The Columbia River Treaty is a trans-boundary water management agreement that was ratified in 1964 by the United States and Canada to optimize flood management and power generation in both countries. Close agreement between the BC and Canadian governments is essential because, although international treaties are the responsibility of the federal government, natural resource management including water management is the jurisdiction of the province. In the case of the CRT, the Canada-British Columbia Agreement (1963) transferred most CRT benefits, rights and obligations to British Columbia, requiring Canada to obtain BC’s agreement before amending or terminating the treaty.

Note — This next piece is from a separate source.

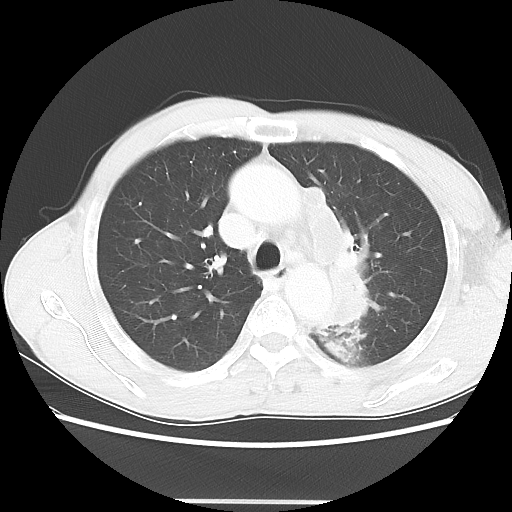
Chest CT, one axial slice; slice 45 of 62 in the series (ordered by position); reconstruction kernel LUNG; 100 kVp; lung window (W 1500 / L -600 HU); 5 mm slice thickness; 512 × 512 image matrix, field of view 360 × 360 mm. Patient: male, 61 years. Case-level facts recorded for this patient, not image findings: clinical TNM (as recorded): T3 N1 M1.
Annotated regions visible in this slice (bounding box drawn by a radiologist):
- lung tumour (recorded histology: adenocarcinoma): bounding box (x1, y1, x2, y2) in pixels: (304, 181, 378, 339)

“Everyone we met with was very interested, attentive and appreciative of the opportunity to speak directly with us about the initial and ongoing impacts and benefits that people in the Basin experience from the dam and reservoir operations that are authorized by the treaty,” said Karen Hamling, vice-chairwoman of the committee and mayor of Nakusp, a community that is substantially affected by the Treaty. “They agreed with the importance of involving local governments and Basin residents in treaty discussions going forward.”

These meetings were prompted by a discussion between Mayor Kozak and Parliamentary Secretary Pam Goldsmith-Jones, past mayor of West Vancouver, about the importance of federal government staff who are responsible for international treaty negotiations, hearing directly from impacted communities.

“It is very helpful to have local level expertise be able to inform our federal strategy. On behalf of Global Affairs Minister (Stephane) Dion, we welcome this wide range of input,” Goldsmith-Jones said.

The meeting with Kootenay-Columbia MP Wayne Stetski, South Okanagan-West Kootenay MP Richard Cannings and their aides included a review of the Local Governments’ Committee recommendations and a discussion about impacts on BC agriculture through the loss of productive farms and fertile valley bottom lands under reservoirs authorized by the treaty and subsidized production in the US which is not a direct treaty impact.

Refinements to the treaty can be mutually agreed to at any time. Either Canada or the US can unilaterally terminate most of the provisions of the treaty any time after September 16, 2024, providing at least ten years’ notice is given. This opportunity prompted treaty review processes in BC and the US leading up to 2014.

The BC CRT Local Governments’ Committee was created in 2011 to ensure Basin residents are consulted during any discussions about the future of the treaty. The Committee’s recommendations on the future of the Treaty are available from the Committee’s webpage at www.akblg.ca/content/columbia-river-treaty.